Ansible 0.7 was codenamed "Panama" and was largely about
orchestration/deployment features and extensibility.
Ansible 0.8, appropriately, will be called "Eruption", and will take a
bit different form than previous releases. There's a good chance it
might take longer than our usual 1-month iteration.
Why?
I'm actually going to start a GUI for Ansible. While we'll take other
pull requests as this occurs, the main focus will be on this new tool,
aimed at making it easy to visualize both your ansible setup and the
history of your ansible usage. Often a UI is a bottleneck that
restricts adoption of new tools -- even very simple tools like
Ansible, and even when they aren't, they can be nice to have.
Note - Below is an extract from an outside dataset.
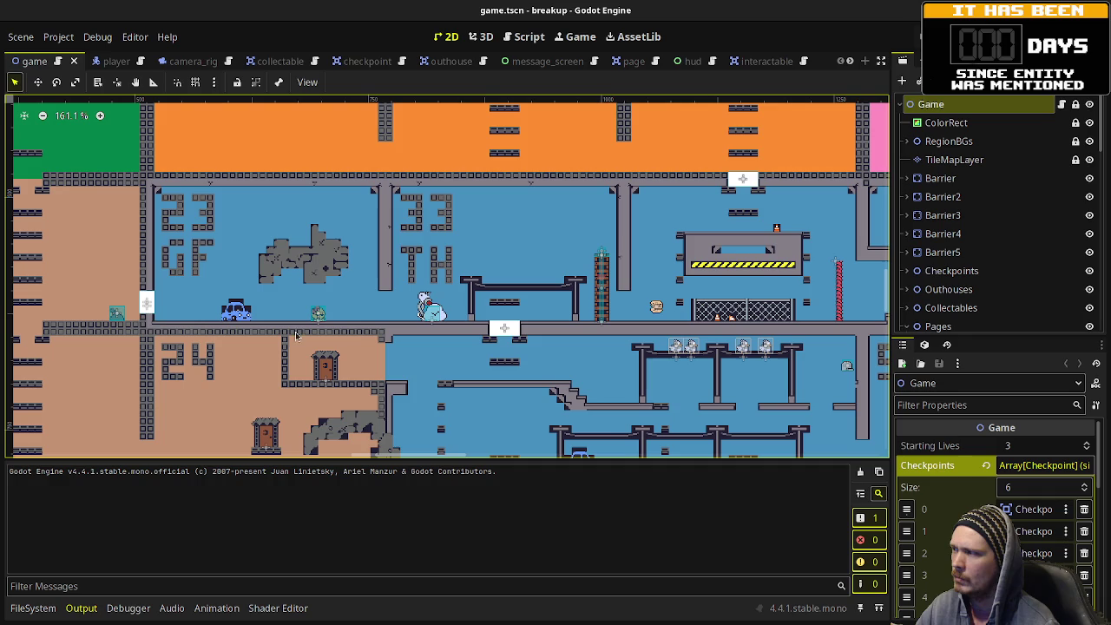
{"action": "left_click", "coordinate": [118, 313]}
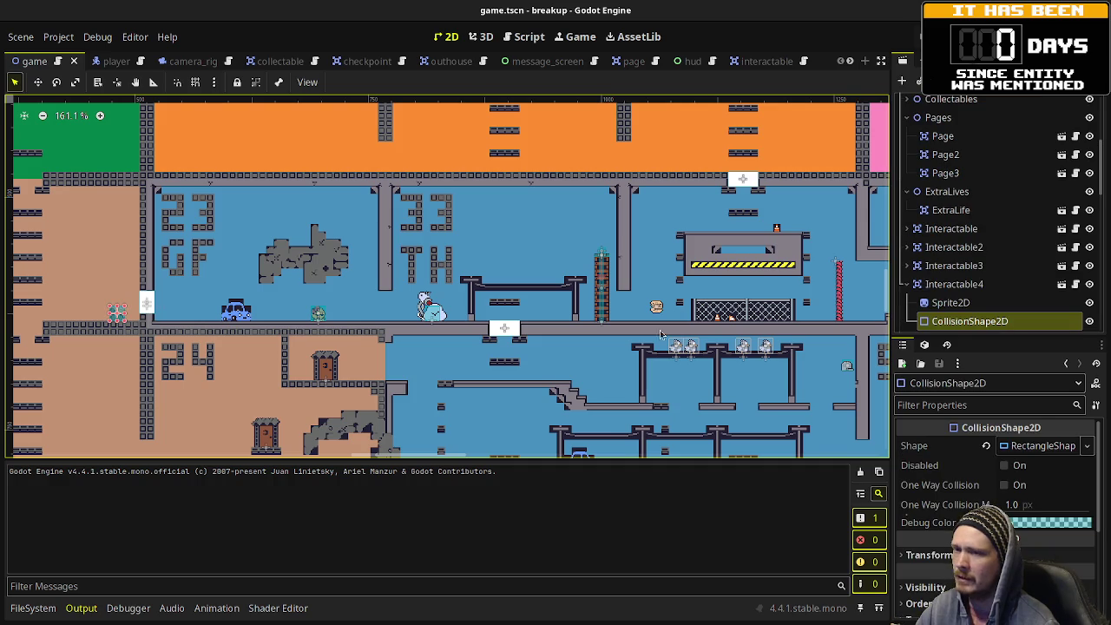
{"action": "left_click", "coordinate": [942, 287]}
I'm
certainly more of a visual learner and I'd love to be able to explore
my inventory and playbooks in different ways.
Features will include:
* Beautiful web design that makes you want to lick your screen
* Add groups and subgroups, edit group and host variables, add hosts
to groups, etc
* View the results of previous playbook runs
* See a very easy dashboard of what nodes in your infrastructure have problems
* Look at shiny charts and graphs
* Trigger your playbook executions -- probably a future release and not in 0.8
* Team oriented management -- Take comments about your groups, hosts,
and playbook executions
* Do it all via REST or the UI -- the UI will only speak via REST
* ansible integration implemented via multiple plugins, rather than
any modifications on ansible-core
This will be a seperate project, not required for ansible usage, and
will be delivered along with a couple of ansible plugins
for wiring it up.
Technology choices -- Python and Javascript:
* Microframework -- Flask -- http://flask.pocoo.org/ seems to be the new hotness
* DB layer -- PostgreSQL -- we need to assume untrusted local clients,
so NoSQL options are unfortunately out
* UI layer -- Foundation -- Probably trying out
http://foundation.zurb.com/, Twitter Bootstrap if that doesn't work
out
* Protocol -- JSON/REST only
If I can get away with it, the web application will be essentially
purely DHTML and not use any templating engines, so literally
everything will be driven through the REST API.
Comments, questions, and ideas are all welcome.